You could write a book about upper crust golf in Westchester County. In all of golf, across the United States, there’s nothing like it, the vastness of the wealth, the beauty of the courses, the tribal affiliations, the timelessness of it all. Before Monday, I had not been to Century in 40 years, since caddying in the 36-hole qualifier on the eve of the 1986 U.S. Open, also at Shinnecock Hills. The whole place seemed unchanged, except there’s a new single-stall men’s room off the clubhouse, convenient if you’re making the turn, with a black-and-white photo of Ben Hogan in follow-through on one wall and a color one of local boy Cameron Young, doing the same, on another.
Back to the 5th, mid-afternoon on Monday. Phil Mintz could not believe how thick the vegetation was. Nobody hits it where Nicholas had hit it, except righty 100-shooters from the forward tees with wicked slices. Mintz was pushing back the plant life with two arms and two feet, a desperate needle-in-a-haystack search, with the clock running. Where is MacGyver when you need him? But even Angus MacGyver, wielding his Swiss Army knife as a machete in this jungle, would have been lathered into a panic state. “That ball could have been anywhere,” Mintz said later. “It was hopeless.”
And then — wonder of wonders, miracle of miracles — a vision appeared before Mintz’s eyes: a white shiny golf ball, obviously a new arrival.
Mintz turned around. Nicholas was now in the vicinity. “You got an American flag on it, right?”
How do you spell relief?
M-I-N-T-Z.
Nicholas almost laughed at his good fortune.
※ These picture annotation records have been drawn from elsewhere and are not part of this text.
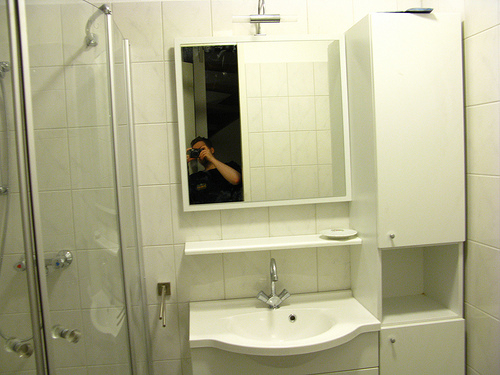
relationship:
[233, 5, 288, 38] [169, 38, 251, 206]
light over mirror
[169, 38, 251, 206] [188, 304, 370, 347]
mirror over sink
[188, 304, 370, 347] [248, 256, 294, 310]
sink has a faucet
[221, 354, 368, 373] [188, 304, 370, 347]
drawer under a sink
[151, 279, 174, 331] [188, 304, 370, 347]
towel rod next to sink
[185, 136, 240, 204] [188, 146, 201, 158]
man holding camera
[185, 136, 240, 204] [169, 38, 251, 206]
man standing in mirror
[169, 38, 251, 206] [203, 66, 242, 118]
mirror has a reflection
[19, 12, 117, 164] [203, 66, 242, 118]
doors has a reflection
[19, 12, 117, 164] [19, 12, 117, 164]
doors made of doors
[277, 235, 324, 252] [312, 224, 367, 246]
counter has a soap dish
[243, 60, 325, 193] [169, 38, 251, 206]
wall reflected in mirror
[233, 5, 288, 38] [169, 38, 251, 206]
light hanging from mirror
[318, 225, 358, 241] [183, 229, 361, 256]
soap on top of counter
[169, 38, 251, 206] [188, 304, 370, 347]
mirror above sink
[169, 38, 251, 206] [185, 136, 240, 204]
mirror has a reflection of man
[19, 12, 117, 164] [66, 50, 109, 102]
doors made of glass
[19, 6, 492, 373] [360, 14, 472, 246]
bathroom has a cupboard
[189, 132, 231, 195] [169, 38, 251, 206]
man in mirror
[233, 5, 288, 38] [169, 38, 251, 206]
light above mirror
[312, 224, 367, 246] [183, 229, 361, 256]
soap dish on top of counter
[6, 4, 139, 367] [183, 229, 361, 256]
shower has a counter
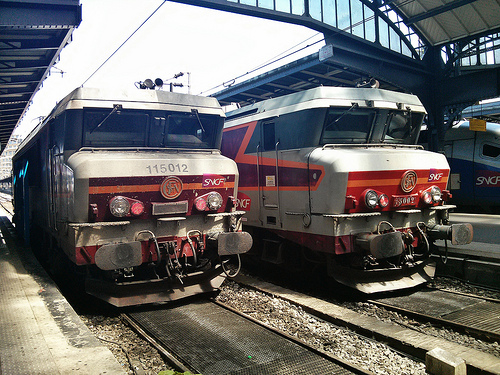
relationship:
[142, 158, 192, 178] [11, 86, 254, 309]
115012 on train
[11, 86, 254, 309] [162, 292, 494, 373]
train on tracks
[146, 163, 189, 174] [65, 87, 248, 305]
115012 on train front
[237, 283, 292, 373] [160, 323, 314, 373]
metal on tracks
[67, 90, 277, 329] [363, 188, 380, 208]
train front headlight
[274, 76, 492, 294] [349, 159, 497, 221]
train front headlight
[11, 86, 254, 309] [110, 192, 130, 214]
train front headlight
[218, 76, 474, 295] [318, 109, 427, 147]
train has windshield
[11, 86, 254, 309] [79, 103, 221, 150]
train has windshield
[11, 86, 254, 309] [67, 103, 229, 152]
train has windshield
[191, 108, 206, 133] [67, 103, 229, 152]
wiper on windshield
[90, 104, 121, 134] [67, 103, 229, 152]
wiper on windshield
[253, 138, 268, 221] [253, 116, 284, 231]
handle on side of door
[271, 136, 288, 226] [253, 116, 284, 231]
handle on side of door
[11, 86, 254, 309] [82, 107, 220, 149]
train has windshield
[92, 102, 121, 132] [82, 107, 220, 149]
wiper on windshield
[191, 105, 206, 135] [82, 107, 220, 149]
wiper on windshield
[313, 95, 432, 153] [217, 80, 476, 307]
windshield on train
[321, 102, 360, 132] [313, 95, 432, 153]
wipers on windshield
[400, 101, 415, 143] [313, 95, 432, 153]
wipers on windshield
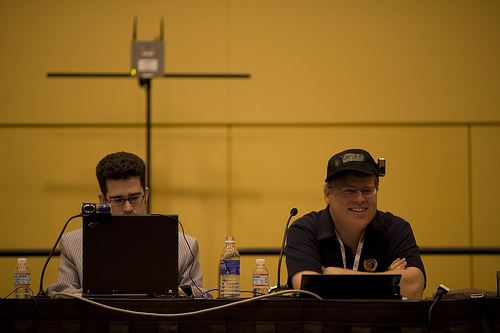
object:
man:
[62, 145, 215, 302]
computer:
[65, 208, 192, 296]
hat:
[325, 147, 388, 182]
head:
[320, 147, 384, 229]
He took an unplayable lie — there was absolutely no chance of advancing it from where he was — hit an indifferent third shot (after the penalty stroke), pitched beautifully from eight yards off the green and made a short putt for a 5. That bogey meant the difference between making it to Shinnecock and not.
“And now we’re off to the Hamptons,” America said when golf’s longest day was over. She looked jubilant and not exhausted in the slightest. Neither did her husband. These are fit people in every way. On more than a few occasions over the course of Monday, she gave her husband a one-word pep talk before he played a shot: “Commit.” This week, Nicholas will be playing at the Korn Ferry stop in Amarillo, Texas — with his regular caddie, not America, on his bag.
From there, off to Southampton, on the basis of Nicholas’s morning 68 and his afternoon 72. His 140 was good enough to secure one of the four spots. One more stroke would have potentially been one too many — there would have been a playoff with the veteran Australian golfer Matt Jones. Ben James, who grew up in Milford, Conn., also shot 140. The medalist was Kevin Roy, who grew up in upstate New York and shot 134. The Tour player Max Greyserman, from Short Hills, N.J., finished second, two shots behind Roy. Four qualifiers from the Northeast, playing in the heart of it.
“I played well in the morning,” Greyserman said. “But this afternoon I was driving it all over the place, and these greens are as fast and firm as anything we see on Tour. It was stressful.” It had to be. Trying to qualify for your national championship is stressful. Greyserman’s parents emigrated to the United States from Ukraine as teenagers. What are the chances? What are the chances of this guy playing his way into his third U.S. Open?
P. Mintz got a text late Monday night from J. Nicholas.
I owe you.
“He’s a great kid,” Mintz said. “He doesn’t owe me shit.”